A TIME MACHINE WILL TAKE YOU ANYWHERE YOU WANT TO GO FOR ONE DAY. WHERE DO YOU GO?

This is the point where I'm supposed to say I'd go back and spend one more day with my maternal grandparents, probably on one of the Sunday visits of my childhood.

But it wouldn't really be true, I fear. If nothing else, we'd only have to part again anyway, and I'd have to spend the whole time explaining how I got to be older than I was at that point in time, and I probably wouldn't be able to get them to believe it, and, even if they did, it would be too freaky. ("Hi, I know I look a year older, but I got this time machine, and you guys are dead at my point in time, so I thought I'd visit so I could get some closure." Uh huh.) So, practically speaking, if I were to interact with anybody else in the past, it'd have to be with somebody who didn't already know me.

Not that interaction would be likely to be a good idea anyway. I confess to being tempted by the possibility of paying a call on Elisha ben Avuyah, AKA Acher (AH-cher, with the "ch" being a gutteral sound), but my Aramaic is nowhere near good enough to sustain a conversation, and English didn't exist in his time.

I suppose I'd have to go with a practical answer, then. I'd go to January 1st, find out the winning numbers in New York Lottery's "Millennium Millions" contest, then come back, win the lottery, and buy all the CDs I want and do everything else alluded to in that "ideal ending" linked to above.

...although I suppose that would be cheating, wouldn't it. Hmmmph. Okay, I guess I couldn't do that, either.

Ultimately, then, I guess about the only viable choice remaining would be to go back to 1992 or so, and buy myself a large supply of KiTov Creme Filled Brownies, a product that has, alas, been discontinued since then.

YOU CAN ONLY WEAR ONE SET OF CLOTHES, WHICH WILL BE MIRACULOUSLY CLEANED AND REPAIRED EVERY MORNING WHEN YOU WAKE UP -- WHAT WILL THEY BE?

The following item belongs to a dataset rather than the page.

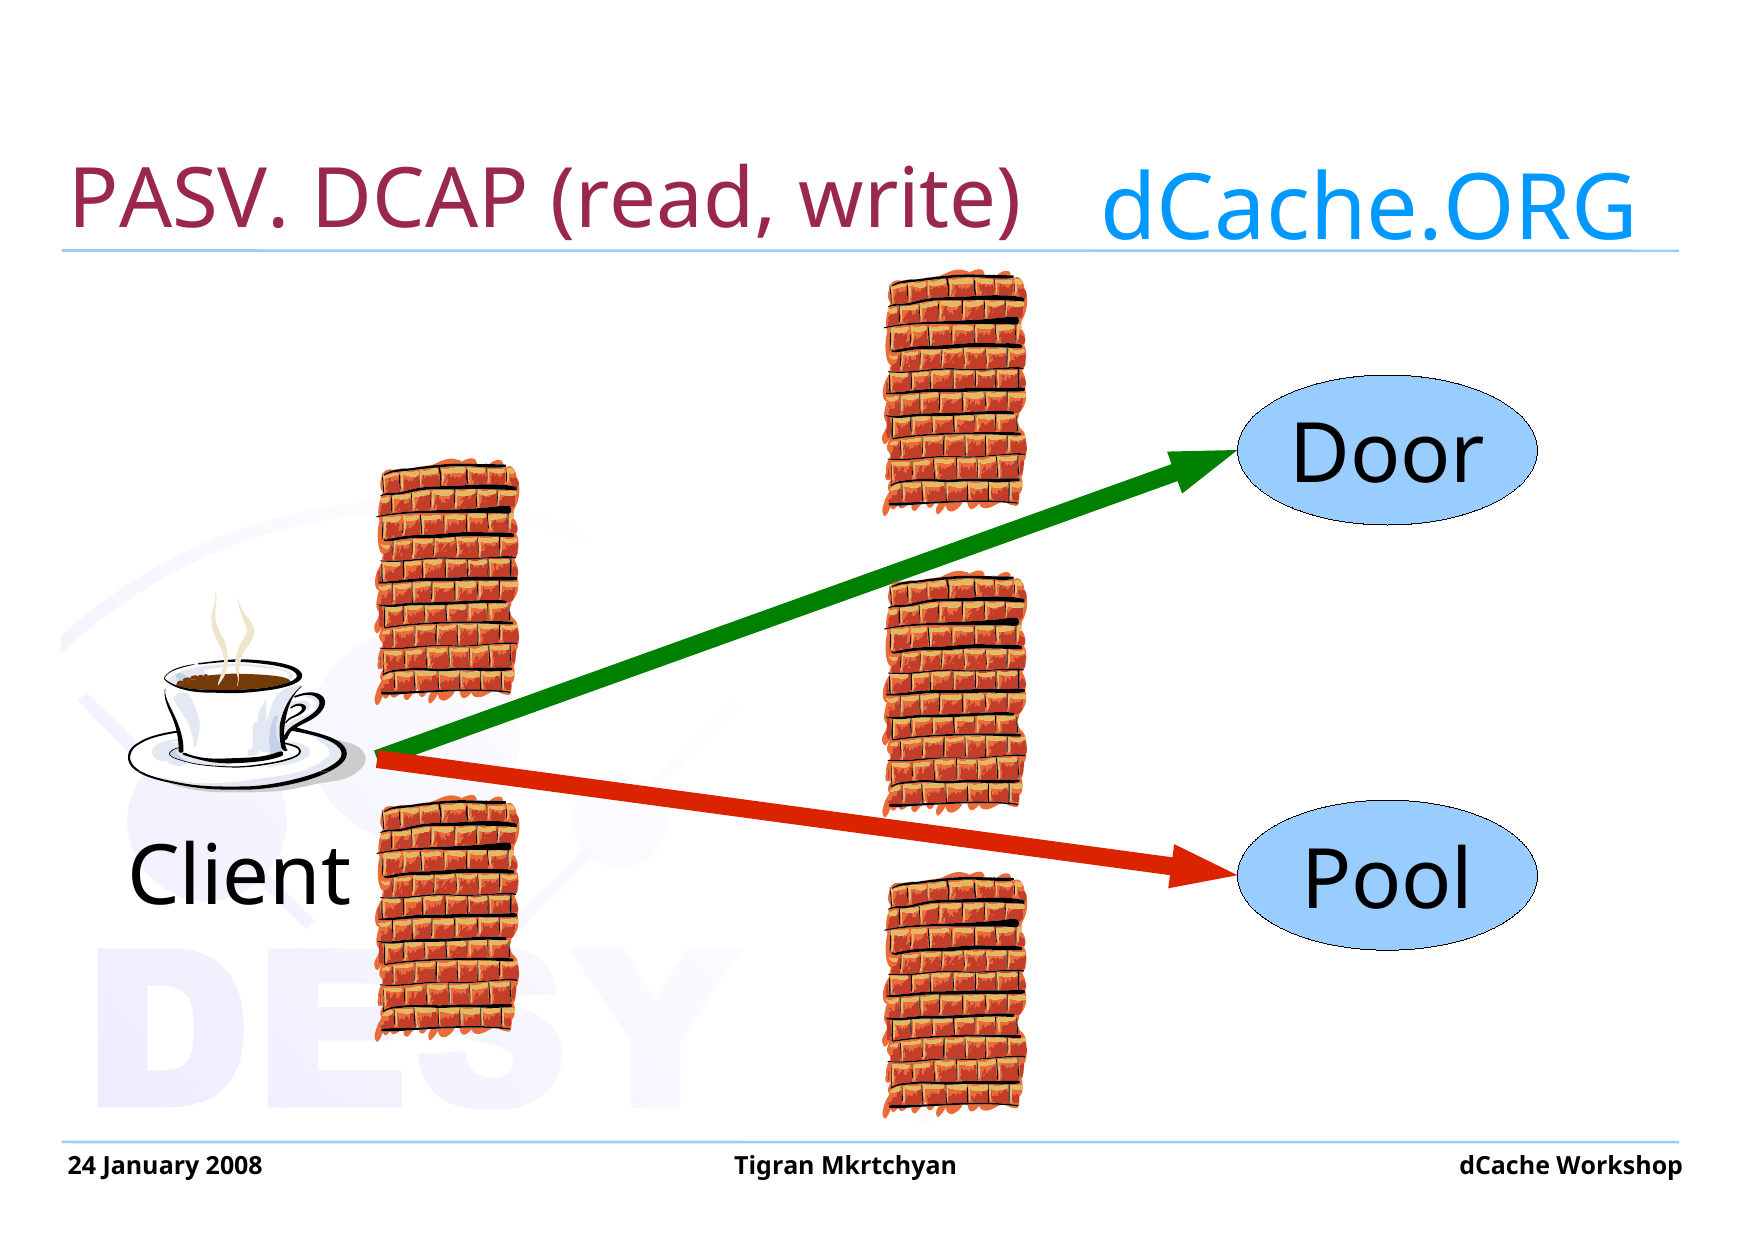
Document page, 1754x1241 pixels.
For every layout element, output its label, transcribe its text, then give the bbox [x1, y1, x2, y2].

Hmmm. Given my druthers, I'd go with blue jeans, a dark blue T-shirt, and white sneakers, but from a practical standpoint, it wouldn't be a good idea, that not being appropriate in a synagogue and all. So... <sigh> I guess I'd have to go with the navy blue suit, white dress shirt, black loafers, and the blue tie I wore for over a decade before it finally fell apart. Boring and confining, but appropriate just about anywhere...

WHAT IS THE PERFECT MEAL?

Pizza. It's the reason food was invented.

SAY ONE NICE THING ABOUT THE PERSON WHO SENT THIS TO YOU:

Well, I swiped it from a Web site, rather than having it sent... but, okay, Lucy Huntzinger is a neat person, and I'm glad I got to meet her a couple of months ago.